[Opening Provided information section]

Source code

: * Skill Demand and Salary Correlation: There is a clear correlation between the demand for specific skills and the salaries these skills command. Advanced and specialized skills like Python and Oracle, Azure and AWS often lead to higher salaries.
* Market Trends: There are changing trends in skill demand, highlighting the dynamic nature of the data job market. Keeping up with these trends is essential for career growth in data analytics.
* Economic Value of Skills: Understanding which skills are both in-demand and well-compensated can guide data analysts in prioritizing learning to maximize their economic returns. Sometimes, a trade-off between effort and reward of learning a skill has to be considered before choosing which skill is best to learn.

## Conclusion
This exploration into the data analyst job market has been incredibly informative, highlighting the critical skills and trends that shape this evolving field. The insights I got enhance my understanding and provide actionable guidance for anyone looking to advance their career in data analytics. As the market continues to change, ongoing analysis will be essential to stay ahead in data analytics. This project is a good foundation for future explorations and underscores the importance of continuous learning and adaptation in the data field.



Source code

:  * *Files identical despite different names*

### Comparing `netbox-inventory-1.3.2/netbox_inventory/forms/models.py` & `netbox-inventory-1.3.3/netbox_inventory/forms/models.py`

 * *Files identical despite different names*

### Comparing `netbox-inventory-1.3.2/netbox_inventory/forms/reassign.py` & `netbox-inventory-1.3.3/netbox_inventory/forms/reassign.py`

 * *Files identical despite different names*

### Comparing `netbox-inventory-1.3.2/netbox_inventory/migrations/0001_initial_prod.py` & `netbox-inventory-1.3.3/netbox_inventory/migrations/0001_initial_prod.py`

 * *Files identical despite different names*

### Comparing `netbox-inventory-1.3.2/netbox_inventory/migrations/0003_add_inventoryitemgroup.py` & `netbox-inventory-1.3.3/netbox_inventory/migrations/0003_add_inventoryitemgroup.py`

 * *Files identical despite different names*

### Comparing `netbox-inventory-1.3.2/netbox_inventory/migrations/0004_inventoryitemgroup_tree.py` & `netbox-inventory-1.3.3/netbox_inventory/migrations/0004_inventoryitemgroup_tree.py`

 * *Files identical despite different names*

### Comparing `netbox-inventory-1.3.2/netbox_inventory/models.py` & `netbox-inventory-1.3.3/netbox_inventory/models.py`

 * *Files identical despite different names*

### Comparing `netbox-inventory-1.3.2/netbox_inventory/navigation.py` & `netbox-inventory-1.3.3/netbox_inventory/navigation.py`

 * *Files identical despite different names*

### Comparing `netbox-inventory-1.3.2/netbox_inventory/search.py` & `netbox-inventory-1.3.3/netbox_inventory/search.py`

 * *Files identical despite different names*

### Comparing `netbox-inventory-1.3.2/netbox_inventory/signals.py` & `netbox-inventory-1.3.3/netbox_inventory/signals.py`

[Closing Provided information section]

* [Problem requirements]
Print all the entries above. Keep each one exact.

* [Solution below]
Source code

: * Skill Demand and Salary Correlation: There is a clear correlation between the demand for specific skills and the salaries these skills command. Advanced and specialized skills like Python and Oracle, Azure and AWS often lead to higher salaries.
* Market Trends: There are changing trends in skill demand, highlighting the dynamic nature of the data job market. Keeping up with these trends is essential for career growth in data analytics.
* Economic Value of Skills: Understanding which skills are both in-demand and well-compensated can guide data analysts in prioritizing learning to maximize their economic returns. Sometimes, a trade-off between effort and reward of learning a skill has to be considered before choosing which skill is best to learn.

## Conclusion
This exploration into the data analyst job market has been incredibly informative, highlighting the critical skills and trends that shape this evolving field. The insights I got enhance my understanding and provide actionable guidance for anyone looking to advance their career in data analytics. As the market continues to change, ongoing analysis will be essential to stay ahead in data analytics. This project is a good foundation for future explorations and underscores the importance of continuous learning and adaptation in the data field.



Source code

:  * *Files identical despite different names*

### Comparing `netbox-inventory-1.3.2/netbox_inventory/forms/models.py` & `netbox-inventory-1.3.3/netbox_inventory/forms/models.py`

 * *Files identical despite different names*

### Comparing `netbox-inventory-1.3.2/netbox_inventory/forms/reassign.py` & `netbox-inventory-1.3.3/netbox_inventory/forms/reassign.py`

 * *Files identical despite different names*

### Comparing `netbox-inventory-1.3.2/netbox_inventory/migrations/0001_initial_prod.py` & `netbox-inventory-1.3.3/netbox_inventory/migrations/0001_initial_prod.py`

 * *Files identical despite different names*

### Comparing `netbox-inventory-1.3.2/netbox_inventory/migrations/0003_add_inventoryitemgroup.py` & `netbox-inventory-1.3.3/netbox_inventory/migrations/0003_add_inventoryitemgroup.py`

 * *Files identical despite different names*

### Comparing `netbox-inventory-1.3.2/netbox_inventory/migrations/0004_inventoryitemgroup_tree.py` & `netbox-inventory-1.3.3/netbox_inventory/migrations/0004_inventoryitemgroup_tree.py`

 * *Files identical despite different names*

### Comparing `netbox-inventory-1.3.2/netbox_inventory/models.py` & `netbox-inventory-1.3.3/netbox_inventory/models.py`

 * *Files identical despite different names*

### Comparing `netbox-inventory-1.3.2/netbox_inventory/navigation.py` & `netbox-inventory-1.3.3/netbox_inventory/navigation.py`

 * *Files identical despite different names*

### Comparing `netbox-inventory-1.3.2/netbox_inventory/search.py` & `netbox-inventory-1.3.3/netbox_inventory/search.py`

 * *Files identical despite different names*

### Comparing `netbox-inventory-1.3.2/netbox_inventory/signals.py` & `netbox-inventory-1.3.3/netbox_inventory/signals.py`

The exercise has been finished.